── EXERCISE INPUTS
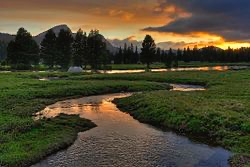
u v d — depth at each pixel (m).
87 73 115.62
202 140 28.62
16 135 28.47
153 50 171.12
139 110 41.91
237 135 27.80
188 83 85.25
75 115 39.78
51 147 25.62
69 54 160.88
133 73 114.44
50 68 157.38
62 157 24.09
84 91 63.09
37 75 100.81
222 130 29.27
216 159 23.44
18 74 101.94
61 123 34.56
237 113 33.44
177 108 37.62
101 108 47.09
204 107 37.12
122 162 22.81
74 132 31.23
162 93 53.16
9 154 23.27
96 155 24.48
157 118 36.81
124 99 52.16
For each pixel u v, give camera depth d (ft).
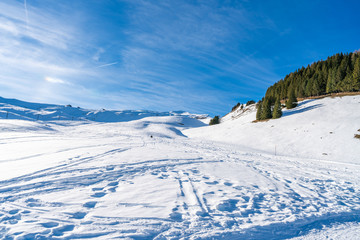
────
**ACTION ITEM**
Write each entry again exactly, minus any images.

**RESULT OF THE TASK**
u v d — depth at each pixel (m).
87 73 115.62
202 140 28.62
16 135 28.47
153 50 171.12
139 110 41.91
237 135 27.80
188 83 85.25
75 115 39.78
51 147 25.62
69 54 160.88
133 73 114.44
50 68 157.38
62 157 24.09
84 91 63.09
37 75 100.81
222 130 29.27
216 159 23.44
18 74 101.94
61 123 34.56
237 113 33.44
177 108 37.62
101 108 47.09
204 107 37.12
122 162 22.81
74 132 31.23
162 93 53.16
9 154 23.27
96 155 24.48
157 118 36.81
124 99 52.16
For each pixel u v, give camera depth d (ft).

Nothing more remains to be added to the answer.